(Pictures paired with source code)
_____

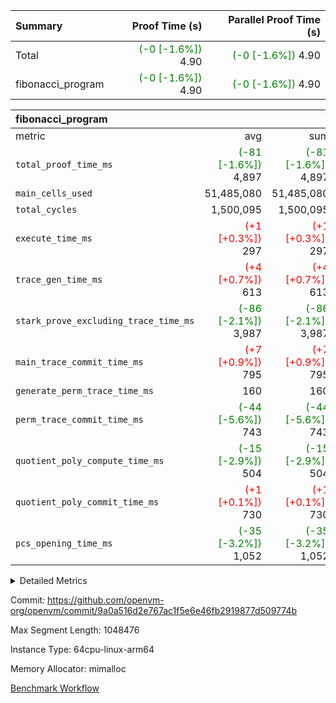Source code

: | Summary | Proof Time (s) | Parallel Proof Time (s) |
|:---|---:|---:|
| Total | <span style='color: green'>(-0 [-1.6%])</span> 4.90 | <span style='color: green'>(-0 [-1.6%])</span> 4.90 |
| fibonacci_program | <span style='color: green'>(-0 [-1.6%])</span> 4.90 | <span style='color: green'>(-0 [-1.6%])</span> 4.90 |


| fibonacci_program |||||
|:---|---:|---:|---:|---:|
|metric|avg|sum|max|min|
| `total_proof_time_ms ` | <span style='color: green'>(-81 [-1.6%])</span> 4,897 | <span style='color: green'>(-81 [-1.6%])</span> 4,897 | <span style='color: green'>(-81 [-1.6%])</span> 4,897 | <span style='color: green'>(-81 [-1.6%])</span> 4,897 |
| `main_cells_used     ` |  51,485,080 |  51,485,080 |  51,485,080 |  51,485,080 |
| `total_cycles        ` |  1,500,095 |  1,500,095 |  1,500,095 |  1,500,095 |
| `execute_time_ms     ` | <span style='color: red'>(+1 [+0.3%])</span> 297 | <span style='color: red'>(+1 [+0.3%])</span> 297 | <span style='color: red'>(+1 [+0.3%])</span> 297 | <span style='color: red'>(+1 [+0.3%])</span> 297 |
| `trace_gen_time_ms   ` | <span style='color: red'>(+4 [+0.7%])</span> 613 | <span style='color: red'>(+4 [+0.7%])</span> 613 | <span style='color: red'>(+4 [+0.7%])</span> 613 | <span style='color: red'>(+4 [+0.7%])</span> 613 |
| `stark_prove_excluding_trace_time_ms` | <span style='color: green'>(-86 [-2.1%])</span> 3,987 | <span style='color: green'>(-86 [-2.1%])</span> 3,987 | <span style='color: green'>(-86 [-2.1%])</span> 3,987 | <span style='color: green'>(-86 [-2.1%])</span> 3,987 |
| `main_trace_commit_time_ms` | <span style='color: red'>(+7 [+0.9%])</span> 795 | <span style='color: red'>(+7 [+0.9%])</span> 795 | <span style='color: red'>(+7 [+0.9%])</span> 795 | <span style='color: red'>(+7 [+0.9%])</span> 795 |
| `generate_perm_trace_time_ms` |  160 |  160 |  160 |  160 |
| `perm_trace_commit_time_ms` | <span style='color: green'>(-44 [-5.6%])</span> 743 | <span style='color: green'>(-44 [-5.6%])</span> 743 | <span style='color: green'>(-44 [-5.6%])</span> 743 | <span style='color: green'>(-44 [-5.6%])</span> 743 |
| `quotient_poly_compute_time_ms` | <span style='color: green'>(-15 [-2.9%])</span> 504 | <span style='color: green'>(-15 [-2.9%])</span> 504 | <span style='color: green'>(-15 [-2.9%])</span> 504 | <span style='color: green'>(-15 [-2.9%])</span> 504 |
| `quotient_poly_commit_time_ms` | <span style='color: red'>(+1 [+0.1%])</span> 730 | <span style='color: red'>(+1 [+0.1%])</span> 730 | <span style='color: red'>(+1 [+0.1%])</span> 730 | <span style='color: red'>(+1 [+0.1%])</span> 730 |
| `pcs_opening_time_ms ` | <span style='color: green'>(-35 [-3.2%])</span> 1,052 | <span style='color: green'>(-35 [-3.2%])</span> 1,052 | <span style='color: green'>(-35 [-3.2%])</span> 1,052 | <span style='color: green'>(-35 [-3.2%])</span> 1,052 |



<details>
<summary>Detailed Metrics</summary>

| group | num_segments | keygen_time_ms | commit_exe_time_ms |
| --- | --- | --- | --- |
| fibonacci_program | 1 | 389 | 6 | 

| group | air_name | quotient_deg | interactions | constraints |
| --- | --- | --- | --- | --- |
| fibonacci_program | AccessAdapterAir<16> | 4 | 5 | 11 | 
| fibonacci_program | AccessAdapterAir<2> | 4 | 5 | 11 | 
| fibonacci_program | AccessAdapterAir<32> | 4 | 5 | 11 | 
| fibonacci_program | AccessAdapterAir<4> | 4 | 5 | 11 | 
| fibonacci_program | AccessAdapterAir<64> | 4 | 5 | 11 | 
| fibonacci_program | AccessAdapterAir<8> | 4 | 5 | 11 | 
| fibonacci_program | BitwiseOperationLookupAir<8> | 2 | 2 | 4 | 
| fibonacci_program | MemoryMerkleAir<8> | 4 | 4 | 38 | 
| fibonacci_program | PersistentBoundaryAir<8> | 4 | 3 | 5 | 
| fibonacci_program | PhantomAir | 4 | 3 | 4 | 
| fibonacci_program | Poseidon2PeripheryAir<BabyBearParameters>, 1> | 2 | 1 | 286 | 
| fibonacci_program | ProgramAir | 1 | 1 | 4 | 
| fibonacci_program | RangeTupleCheckerAir<2> | 1 | 1 | 4 | 
| fibonacci_program | Rv32HintStoreAir | 4 | 19 | 21 | 
| fibonacci_program | VariableRangeCheckerAir | 1 | 1 | 4 | 
| fibonacci_program | VmAirWrapper<Rv32BaseAluAdapterAir, BaseAluCoreAir<4, 8> | 4 | 19 | 30 | 
| fibonacci_program | VmAirWrapper<Rv32BaseAluAdapterAir, LessThanCoreAir<4, 8> | 4 | 17 | 35 | 
| fibonacci_program | VmAirWrapper<Rv32BaseAluAdapterAir, ShiftCoreAir<4, 8> | 4 | 23 | 84 | 
| fibonacci_program | VmAirWrapper<Rv32BranchAdapterAir, BranchEqualCoreAir<4> | 4 | 11 | 17 | 
| fibonacci_program | VmAirWrapper<Rv32BranchAdapterAir, BranchLessThanCoreAir<4, 8> | 4 | 13 | 32 | 
| fibonacci_program | VmAirWrapper<Rv32CondRdWriteAdapterAir, Rv32JalLuiCoreAir> | 4 | 10 | 15 | 
| fibonacci_program | VmAirWrapper<Rv32JalrAdapterAir, Rv32JalrCoreAir> | 4 | 16 | 16 | 
| fibonacci_program | VmAirWrapper<Rv32LoadStoreAdapterAir, LoadSignExtendCoreAir<4, 8> | 4 | 18 | 21 | 
| fibonacci_program | VmAirWrapper<Rv32LoadStoreAdapterAir, LoadStoreCoreAir<4> | 4 | 17 | 27 | 
| fibonacci_program | VmAirWrapper<Rv32MultAdapterAir, DivRemCoreAir<4, 8> | 4 | 25 | 72 | 
| fibonacci_program | VmAirWrapper<Rv32MultAdapterAir, MulHCoreAir<4, 8> | 4 | 24 | 23 | 
| fibonacci_program | VmAirWrapper<Rv32MultAdapterAir, MultiplicationCoreAir<4, 8> | 4 | 19 | 13 | 
| fibonacci_program | VmAirWrapper<Rv32RdWriteAdapterAir, Rv32AuipcCoreAir> | 4 | 11 | 12 | 
| fibonacci_program | VmConnectorAir | 4 | 3 | 8 | 

| group | air_name | segment | rows | prep_cols | perm_cols | main_cols | cells |
| --- | --- | --- | --- | --- | --- | --- | --- |
| fibonacci_program | AccessAdapterAir<8> | 0 | 32 |  | 12 | 17 | 928 | 
| fibonacci_program | BitwiseOperationLookupAir<8> | 0 | 65,536 | 3 | 8 | 2 | 655,360 | 
| fibonacci_program | MemoryMerkleAir<8> | 0 | 256 |  | 12 | 32 | 11,264 | 
| fibonacci_program | PersistentBoundaryAir<8> | 0 | 32 |  | 8 | 20 | 896 | 
| fibonacci_program | PhantomAir | 0 | 2 |  | 8 | 6 | 28 | 
| fibonacci_program | Poseidon2PeripheryAir<BabyBearParameters>, 1> | 0 | 256 |  | 8 | 300 | 78,848 | 
| fibonacci_program | ProgramAir | 0 | 4,096 |  | 8 | 10 | 73,728 | 
| fibonacci_program | RangeTupleCheckerAir<2> | 0 | 524,288 | 2 | 8 | 1 | 4,718,592 | 
| fibonacci_program | Rv32HintStoreAir | 0 | 4 |  | 24 | 32 | 224 | 
| fibonacci_program | VariableRangeCheckerAir | 0 | 262,144 | 2 | 8 | 1 | 2,359,296 | 
| fibonacci_program | VmAirWrapper<Rv32BaseAluAdapterAir, BaseAluCoreAir<4, 8> | 0 | 1,048,576 |  | 28 | 36 | 67,108,864 | 
| fibonacci_program | VmAirWrapper<Rv32BaseAluAdapterAir, LessThanCoreAir<4, 8> | 0 | 524,288 |  | 24 | 37 | 31,981,568 | 
| fibonacci_program | VmAirWrapper<Rv32BranchAdapterAir, BranchEqualCoreAir<4> | 0 | 262,144 |  | 16 | 26 | 11,010,048 | 
| fibonacci_program | VmAirWrapper<Rv32BranchAdapterAir, BranchLessThanCoreAir<4, 8> | 0 | 4 |  | 20 | 32 | 208 | 
| fibonacci_program | VmAirWrapper<Rv32CondRdWriteAdapterAir, Rv32JalLuiCoreAir> | 0 | 131,072 |  | 16 | 18 | 4,456,448 | 
| fibonacci_program | VmAirWrapper<Rv32JalrAdapterAir, Rv32JalrCoreAir> | 0 | 16 |  | 20 | 28 | 768 | 
| fibonacci_program | VmAirWrapper<Rv32LoadStoreAdapterAir, LoadStoreCoreAir<4> | 0 | 16 |  | 28 | 40 | 1,088 | 
| fibonacci_program | VmAirWrapper<Rv32RdWriteAdapterAir, Rv32AuipcCoreAir> | 0 | 8 |  | 16 | 21 | 296 | 
| fibonacci_program | VmConnectorAir | 0 | 2 | 1 | 8 | 4 | 24 | 

| group | segment | trace_gen_time_ms | total_proof_time_ms | total_cycles | total_cells | stark_prove_excluding_trace_time_ms | quotient_poly_compute_time_ms | quotient_poly_commit_time_ms | perm_trace_commit_time_ms | pcs_opening_time_ms | main_trace_commit_time_ms | main_cells_used | generate_perm_trace_time_ms | execute_time_ms |
| --- | --- | --- | --- | --- | --- | --- | --- | --- | --- | --- | --- | --- | --- | --- |
| fibonacci_program | 0 | 613 | 4,897 | 1,500,095 | 122,458,476 | 3,987 | 504 | 730 | 743 | 1,052 | 795 | 51,485,080 | 160 | 297 | 

</details>


Commit: https://github.com/openvm-org/openvm/commit/9a0a516d2e767ac1f5e6e46fb2919877d509774b

Max Segment Length: 1048476

Instance Type: 64cpu-linux-arm64

Memory Allocator: mimalloc

[Benchmark Workflow](https://github.com/openvm-org/openvm/actions/runs/13222382586)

_____

• WHAT YOU NEED TO DO: Copy the lines above exactly, beginning at the line that has "AccessAdapterAir<16> | 4 | 5 | 11 |" and stopping after the line that has "4 | 19 | 30 |", and omit the rest.

• OUTPUT:
| fibonacci_program | AccessAdapterAir<16> | 4 | 5 | 11 | 
| fibonacci_program | AccessAdapterAir<2> | 4 | 5 | 11 | 
| fibonacci_program | AccessAdapterAir<32> | 4 | 5 | 11 | 
| fibonacci_program | AccessAdapterAir<4> | 4 | 5 | 11 | 
| fibonacci_program | AccessAdapterAir<64> | 4 | 5 | 11 | 
| fibonacci_program | AccessAdapterAir<8> | 4 | 5 | 11 | 
| fibonacci_program | BitwiseOperationLookupAir<8> | 2 | 2 | 4 | 
| fibonacci_program | MemoryMerkleAir<8> | 4 | 4 | 38 | 
| fibonacci_program | PersistentBoundaryAir<8> | 4 | 3 | 5 | 
| fibonacci_program | PhantomAir | 4 | 3 | 4 | 
| fibonacci_program | Poseidon2PeripheryAir<BabyBearParameters>, 1> | 2 | 1 | 286 | 
| fibonacci_program | ProgramAir | 1 | 1 | 4 | 
| fibonacci_program | RangeTupleCheckerAir<2> | 1 | 1 | 4 | 
| fibonacci_program | Rv32HintStoreAir | 4 | 19 | 21 | 
| fibonacci_program | VariableRangeCheckerAir | 1 | 1 | 4 | 
| fibonacci_program | VmAirWrapper<Rv32BaseAluAdapterAir, BaseAluCoreAir<4, 8> | 4 | 19 | 30 | 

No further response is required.